> **Brief**
Transcribe the data below verbatim from the line with "32: (105, 155, 6.99)" to the line with "38: (404, 124, 4.86)". Include both of those lines.

********

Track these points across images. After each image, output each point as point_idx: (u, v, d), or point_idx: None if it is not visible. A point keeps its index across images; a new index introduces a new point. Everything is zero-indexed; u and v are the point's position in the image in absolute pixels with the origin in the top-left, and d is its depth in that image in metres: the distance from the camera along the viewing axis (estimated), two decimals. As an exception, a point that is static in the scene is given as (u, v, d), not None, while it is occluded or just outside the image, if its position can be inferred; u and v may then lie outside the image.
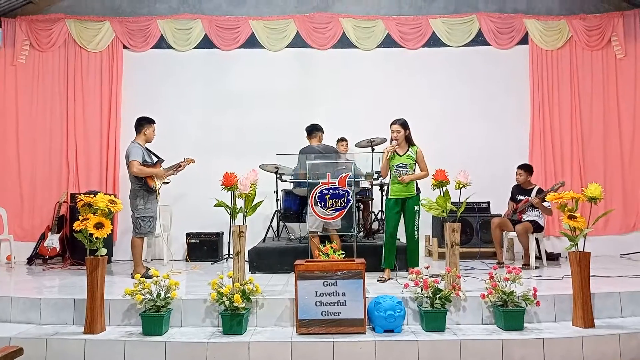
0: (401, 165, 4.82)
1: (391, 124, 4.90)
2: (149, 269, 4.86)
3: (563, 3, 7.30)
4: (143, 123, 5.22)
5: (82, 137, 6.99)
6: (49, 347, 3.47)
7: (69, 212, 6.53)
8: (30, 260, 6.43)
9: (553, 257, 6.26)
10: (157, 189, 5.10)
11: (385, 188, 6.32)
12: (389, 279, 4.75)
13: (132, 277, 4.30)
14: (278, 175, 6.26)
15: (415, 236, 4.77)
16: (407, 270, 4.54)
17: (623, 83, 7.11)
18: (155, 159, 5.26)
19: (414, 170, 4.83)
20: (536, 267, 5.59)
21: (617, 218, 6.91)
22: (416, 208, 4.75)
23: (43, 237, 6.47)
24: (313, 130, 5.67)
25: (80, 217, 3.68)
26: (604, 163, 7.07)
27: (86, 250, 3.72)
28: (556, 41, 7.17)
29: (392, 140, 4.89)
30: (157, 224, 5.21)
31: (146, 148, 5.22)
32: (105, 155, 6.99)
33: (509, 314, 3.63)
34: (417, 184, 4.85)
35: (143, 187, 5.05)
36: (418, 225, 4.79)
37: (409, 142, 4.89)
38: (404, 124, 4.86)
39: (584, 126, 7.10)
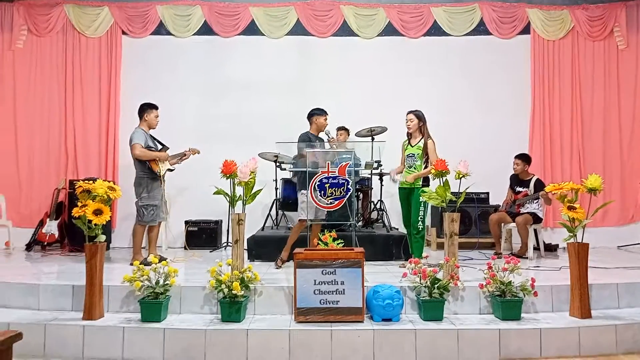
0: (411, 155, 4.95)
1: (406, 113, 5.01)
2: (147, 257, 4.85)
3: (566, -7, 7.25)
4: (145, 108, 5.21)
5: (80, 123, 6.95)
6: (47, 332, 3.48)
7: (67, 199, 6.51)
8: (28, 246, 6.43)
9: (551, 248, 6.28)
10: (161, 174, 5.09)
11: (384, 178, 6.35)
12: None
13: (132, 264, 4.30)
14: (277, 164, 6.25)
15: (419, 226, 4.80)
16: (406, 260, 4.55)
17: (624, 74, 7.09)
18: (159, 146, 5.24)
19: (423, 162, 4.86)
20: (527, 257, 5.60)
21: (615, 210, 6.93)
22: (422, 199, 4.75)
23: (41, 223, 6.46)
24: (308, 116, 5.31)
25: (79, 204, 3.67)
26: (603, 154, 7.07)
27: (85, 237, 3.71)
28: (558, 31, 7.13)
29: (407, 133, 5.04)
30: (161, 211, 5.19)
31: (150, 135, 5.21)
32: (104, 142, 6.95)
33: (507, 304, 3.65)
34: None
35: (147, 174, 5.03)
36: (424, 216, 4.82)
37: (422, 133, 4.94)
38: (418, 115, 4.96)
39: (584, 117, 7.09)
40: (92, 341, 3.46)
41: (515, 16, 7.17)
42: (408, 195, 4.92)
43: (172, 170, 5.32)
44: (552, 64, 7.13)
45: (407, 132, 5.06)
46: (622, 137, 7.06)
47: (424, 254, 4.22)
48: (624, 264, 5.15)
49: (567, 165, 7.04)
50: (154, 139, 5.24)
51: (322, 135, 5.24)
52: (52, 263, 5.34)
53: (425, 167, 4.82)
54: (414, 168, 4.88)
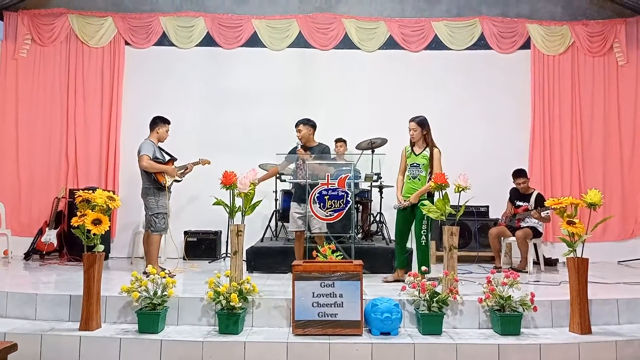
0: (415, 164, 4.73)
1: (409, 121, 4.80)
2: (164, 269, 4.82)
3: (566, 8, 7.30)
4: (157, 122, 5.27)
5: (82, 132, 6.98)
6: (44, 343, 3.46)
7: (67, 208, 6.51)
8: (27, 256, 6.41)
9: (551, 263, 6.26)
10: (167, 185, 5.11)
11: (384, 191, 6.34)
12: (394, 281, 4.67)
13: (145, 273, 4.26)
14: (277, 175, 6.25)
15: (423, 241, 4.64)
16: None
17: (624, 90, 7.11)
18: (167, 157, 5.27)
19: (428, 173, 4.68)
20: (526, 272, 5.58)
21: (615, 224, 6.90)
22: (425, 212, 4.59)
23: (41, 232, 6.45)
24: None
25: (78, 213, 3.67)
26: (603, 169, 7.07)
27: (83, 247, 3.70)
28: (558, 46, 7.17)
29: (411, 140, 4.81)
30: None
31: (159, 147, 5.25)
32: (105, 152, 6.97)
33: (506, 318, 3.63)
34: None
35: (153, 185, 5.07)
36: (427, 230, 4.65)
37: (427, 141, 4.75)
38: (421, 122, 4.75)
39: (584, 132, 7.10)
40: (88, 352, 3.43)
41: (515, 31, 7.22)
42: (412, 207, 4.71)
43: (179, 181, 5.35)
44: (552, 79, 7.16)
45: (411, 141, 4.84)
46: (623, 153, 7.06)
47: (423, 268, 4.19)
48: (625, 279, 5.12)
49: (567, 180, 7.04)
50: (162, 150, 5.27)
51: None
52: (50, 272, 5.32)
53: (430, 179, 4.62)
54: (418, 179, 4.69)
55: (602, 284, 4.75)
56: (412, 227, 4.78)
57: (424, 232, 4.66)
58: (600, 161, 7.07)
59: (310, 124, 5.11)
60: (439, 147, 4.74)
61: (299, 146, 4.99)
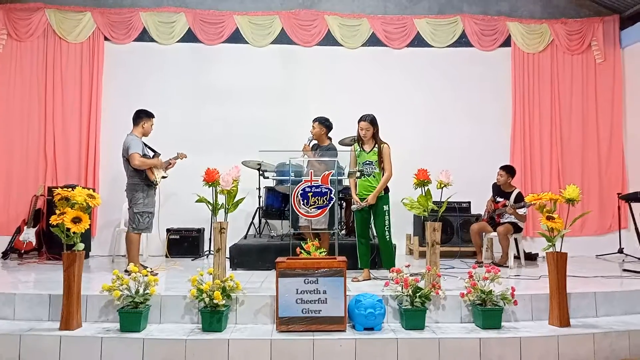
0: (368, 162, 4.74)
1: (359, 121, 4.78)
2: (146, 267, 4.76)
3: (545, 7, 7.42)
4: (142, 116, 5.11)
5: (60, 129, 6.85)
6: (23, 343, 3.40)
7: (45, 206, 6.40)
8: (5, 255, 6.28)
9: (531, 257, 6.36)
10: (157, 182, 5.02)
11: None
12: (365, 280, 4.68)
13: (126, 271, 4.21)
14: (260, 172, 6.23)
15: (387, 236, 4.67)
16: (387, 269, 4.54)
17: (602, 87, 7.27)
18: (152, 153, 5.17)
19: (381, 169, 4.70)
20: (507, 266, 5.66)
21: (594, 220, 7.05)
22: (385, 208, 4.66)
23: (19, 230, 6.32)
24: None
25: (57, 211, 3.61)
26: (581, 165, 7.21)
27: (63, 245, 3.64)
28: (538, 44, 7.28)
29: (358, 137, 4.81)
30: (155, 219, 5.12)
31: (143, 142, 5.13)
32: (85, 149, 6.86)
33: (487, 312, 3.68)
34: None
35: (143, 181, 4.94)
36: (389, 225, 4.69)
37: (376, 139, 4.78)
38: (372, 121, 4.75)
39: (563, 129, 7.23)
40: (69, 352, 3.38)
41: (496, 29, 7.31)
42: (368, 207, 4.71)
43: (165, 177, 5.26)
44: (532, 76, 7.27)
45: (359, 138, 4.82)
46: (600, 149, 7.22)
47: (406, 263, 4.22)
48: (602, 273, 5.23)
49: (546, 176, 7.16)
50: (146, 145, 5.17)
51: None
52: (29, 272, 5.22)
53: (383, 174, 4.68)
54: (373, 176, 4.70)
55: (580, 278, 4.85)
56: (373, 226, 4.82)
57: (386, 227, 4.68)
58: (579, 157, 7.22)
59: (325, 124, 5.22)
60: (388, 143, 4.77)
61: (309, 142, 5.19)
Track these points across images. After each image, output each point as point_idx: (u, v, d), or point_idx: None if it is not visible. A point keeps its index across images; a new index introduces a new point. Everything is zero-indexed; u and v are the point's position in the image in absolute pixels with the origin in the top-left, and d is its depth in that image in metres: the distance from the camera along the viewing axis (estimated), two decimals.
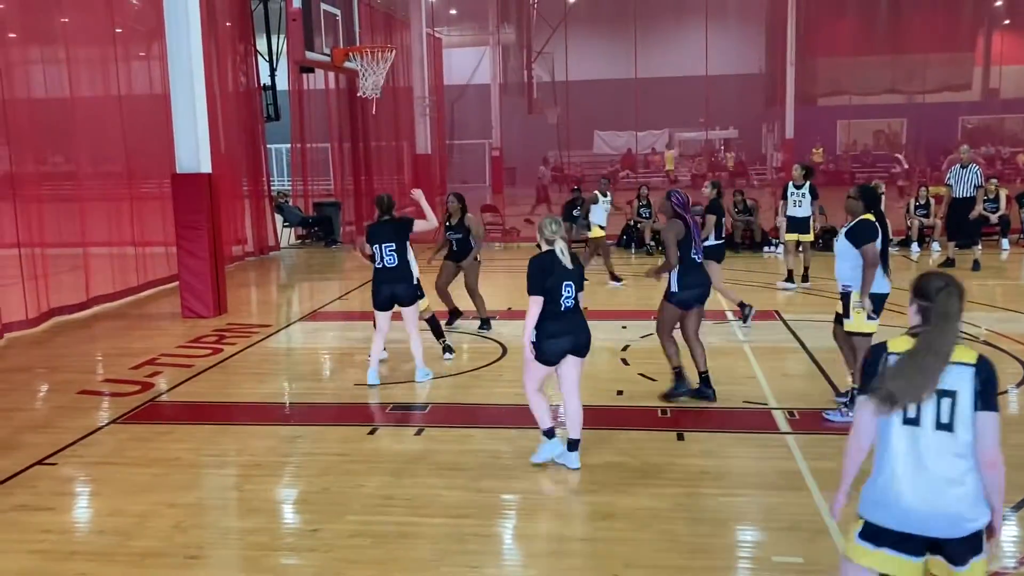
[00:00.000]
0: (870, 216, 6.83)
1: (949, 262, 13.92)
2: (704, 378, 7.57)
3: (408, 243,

********

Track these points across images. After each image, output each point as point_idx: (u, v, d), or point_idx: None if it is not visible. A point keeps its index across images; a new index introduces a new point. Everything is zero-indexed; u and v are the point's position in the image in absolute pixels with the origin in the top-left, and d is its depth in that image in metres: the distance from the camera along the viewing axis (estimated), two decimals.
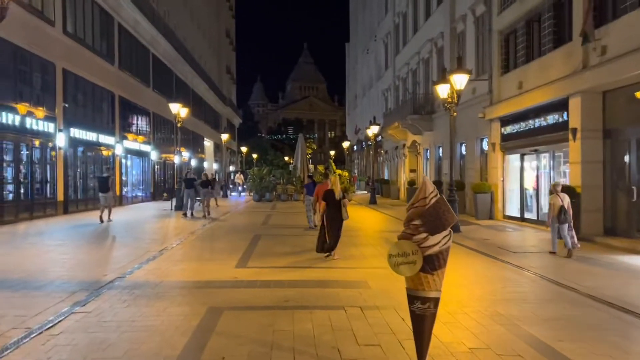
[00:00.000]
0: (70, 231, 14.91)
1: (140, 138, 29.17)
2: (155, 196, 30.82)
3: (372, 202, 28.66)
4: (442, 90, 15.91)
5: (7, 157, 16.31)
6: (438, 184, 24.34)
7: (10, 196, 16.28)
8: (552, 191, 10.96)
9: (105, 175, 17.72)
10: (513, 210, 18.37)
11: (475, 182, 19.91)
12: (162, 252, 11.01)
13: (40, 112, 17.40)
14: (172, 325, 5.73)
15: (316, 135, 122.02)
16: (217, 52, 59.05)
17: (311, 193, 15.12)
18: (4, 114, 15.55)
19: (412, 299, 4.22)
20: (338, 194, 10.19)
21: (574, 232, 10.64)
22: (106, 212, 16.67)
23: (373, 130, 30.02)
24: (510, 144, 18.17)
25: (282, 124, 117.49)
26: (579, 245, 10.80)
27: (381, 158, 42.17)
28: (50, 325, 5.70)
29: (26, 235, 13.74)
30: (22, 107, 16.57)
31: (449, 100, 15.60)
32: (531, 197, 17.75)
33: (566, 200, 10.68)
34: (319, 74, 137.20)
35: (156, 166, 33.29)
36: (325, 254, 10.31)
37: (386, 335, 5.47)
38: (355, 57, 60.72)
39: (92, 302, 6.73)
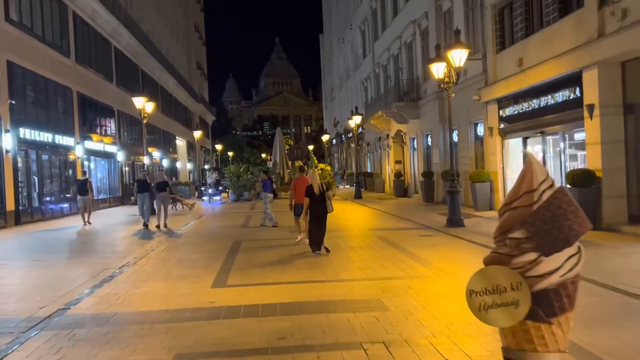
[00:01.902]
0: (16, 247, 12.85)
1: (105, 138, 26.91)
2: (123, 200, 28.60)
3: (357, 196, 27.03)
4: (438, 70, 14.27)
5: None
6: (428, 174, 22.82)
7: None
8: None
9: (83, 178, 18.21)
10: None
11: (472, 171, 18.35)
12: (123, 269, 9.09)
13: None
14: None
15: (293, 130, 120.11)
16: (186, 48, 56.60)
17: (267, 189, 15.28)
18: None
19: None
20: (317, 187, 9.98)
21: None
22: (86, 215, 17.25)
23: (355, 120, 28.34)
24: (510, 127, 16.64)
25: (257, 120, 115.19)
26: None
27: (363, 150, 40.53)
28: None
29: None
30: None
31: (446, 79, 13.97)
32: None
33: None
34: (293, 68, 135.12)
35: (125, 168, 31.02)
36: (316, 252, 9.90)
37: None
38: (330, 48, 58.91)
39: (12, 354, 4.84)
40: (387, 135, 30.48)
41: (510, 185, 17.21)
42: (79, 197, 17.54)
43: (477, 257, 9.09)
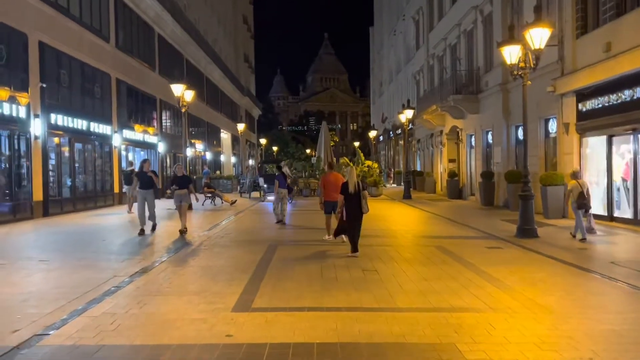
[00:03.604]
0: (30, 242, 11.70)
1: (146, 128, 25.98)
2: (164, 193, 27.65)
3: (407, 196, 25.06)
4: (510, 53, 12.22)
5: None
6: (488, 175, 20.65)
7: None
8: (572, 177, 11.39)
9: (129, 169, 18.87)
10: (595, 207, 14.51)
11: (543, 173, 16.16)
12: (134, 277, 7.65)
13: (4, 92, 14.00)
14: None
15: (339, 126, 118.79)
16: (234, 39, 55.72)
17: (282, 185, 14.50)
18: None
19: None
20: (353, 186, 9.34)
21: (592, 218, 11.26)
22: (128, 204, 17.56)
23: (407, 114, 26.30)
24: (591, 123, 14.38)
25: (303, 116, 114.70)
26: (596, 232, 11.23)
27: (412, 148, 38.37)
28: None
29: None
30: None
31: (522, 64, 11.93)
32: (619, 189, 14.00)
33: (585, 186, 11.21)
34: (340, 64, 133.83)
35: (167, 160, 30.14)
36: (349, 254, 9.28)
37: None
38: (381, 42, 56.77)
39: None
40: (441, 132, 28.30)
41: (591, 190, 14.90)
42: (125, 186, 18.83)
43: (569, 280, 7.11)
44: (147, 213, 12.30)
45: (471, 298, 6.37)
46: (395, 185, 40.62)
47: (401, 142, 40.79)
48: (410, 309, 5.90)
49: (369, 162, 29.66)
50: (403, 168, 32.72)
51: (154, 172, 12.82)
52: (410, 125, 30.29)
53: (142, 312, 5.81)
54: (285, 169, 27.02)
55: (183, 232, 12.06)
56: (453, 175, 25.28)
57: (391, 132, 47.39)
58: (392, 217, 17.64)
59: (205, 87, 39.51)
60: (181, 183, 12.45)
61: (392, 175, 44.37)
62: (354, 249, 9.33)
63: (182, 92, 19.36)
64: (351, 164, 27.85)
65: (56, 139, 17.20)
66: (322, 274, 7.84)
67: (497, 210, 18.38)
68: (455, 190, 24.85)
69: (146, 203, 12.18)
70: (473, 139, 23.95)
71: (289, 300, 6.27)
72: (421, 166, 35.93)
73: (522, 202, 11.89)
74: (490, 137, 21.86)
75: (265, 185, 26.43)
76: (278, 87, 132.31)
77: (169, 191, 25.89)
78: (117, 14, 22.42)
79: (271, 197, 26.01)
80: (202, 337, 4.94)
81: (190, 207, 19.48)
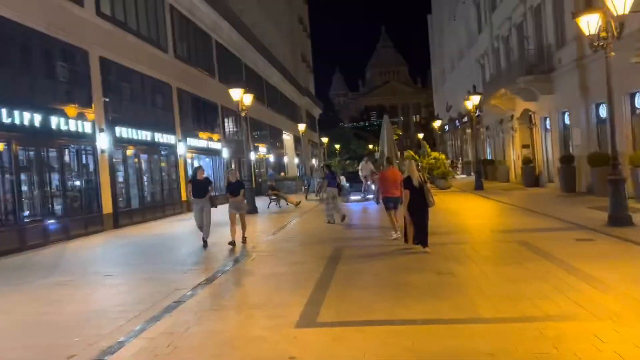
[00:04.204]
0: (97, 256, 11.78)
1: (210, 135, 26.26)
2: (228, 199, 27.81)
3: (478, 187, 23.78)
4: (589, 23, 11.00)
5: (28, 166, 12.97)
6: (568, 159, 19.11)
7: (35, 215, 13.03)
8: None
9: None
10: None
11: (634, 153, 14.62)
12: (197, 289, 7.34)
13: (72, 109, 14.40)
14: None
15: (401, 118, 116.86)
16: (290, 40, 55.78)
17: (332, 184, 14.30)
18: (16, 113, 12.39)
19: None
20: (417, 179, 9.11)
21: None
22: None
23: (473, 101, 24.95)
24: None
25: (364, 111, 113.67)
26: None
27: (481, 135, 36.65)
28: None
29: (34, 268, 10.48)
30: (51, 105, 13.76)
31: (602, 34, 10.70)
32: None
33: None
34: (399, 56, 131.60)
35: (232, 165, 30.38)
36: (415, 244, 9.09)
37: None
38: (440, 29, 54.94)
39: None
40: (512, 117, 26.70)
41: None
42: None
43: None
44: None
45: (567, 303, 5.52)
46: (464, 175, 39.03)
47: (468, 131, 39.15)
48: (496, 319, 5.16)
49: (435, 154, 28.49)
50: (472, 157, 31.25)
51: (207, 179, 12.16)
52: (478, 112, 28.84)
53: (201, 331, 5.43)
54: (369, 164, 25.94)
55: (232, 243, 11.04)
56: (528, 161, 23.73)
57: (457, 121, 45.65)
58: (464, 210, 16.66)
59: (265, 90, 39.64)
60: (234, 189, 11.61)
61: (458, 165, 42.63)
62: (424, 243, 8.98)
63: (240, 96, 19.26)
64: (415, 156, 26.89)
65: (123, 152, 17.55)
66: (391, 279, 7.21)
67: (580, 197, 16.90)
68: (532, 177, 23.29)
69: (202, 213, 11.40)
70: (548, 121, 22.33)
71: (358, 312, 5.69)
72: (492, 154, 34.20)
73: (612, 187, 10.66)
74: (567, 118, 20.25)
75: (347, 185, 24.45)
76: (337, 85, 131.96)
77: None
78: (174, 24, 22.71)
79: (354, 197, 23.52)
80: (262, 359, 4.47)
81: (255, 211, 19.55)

********

> **Finished exercise**
32: (105, 155, 6.99)
33: (509, 314, 3.63)
34: (417, 184, 4.85)
35: (143, 187, 5.05)
36: (418, 225, 4.79)
37: (409, 142, 4.89)
38: (404, 124, 4.86)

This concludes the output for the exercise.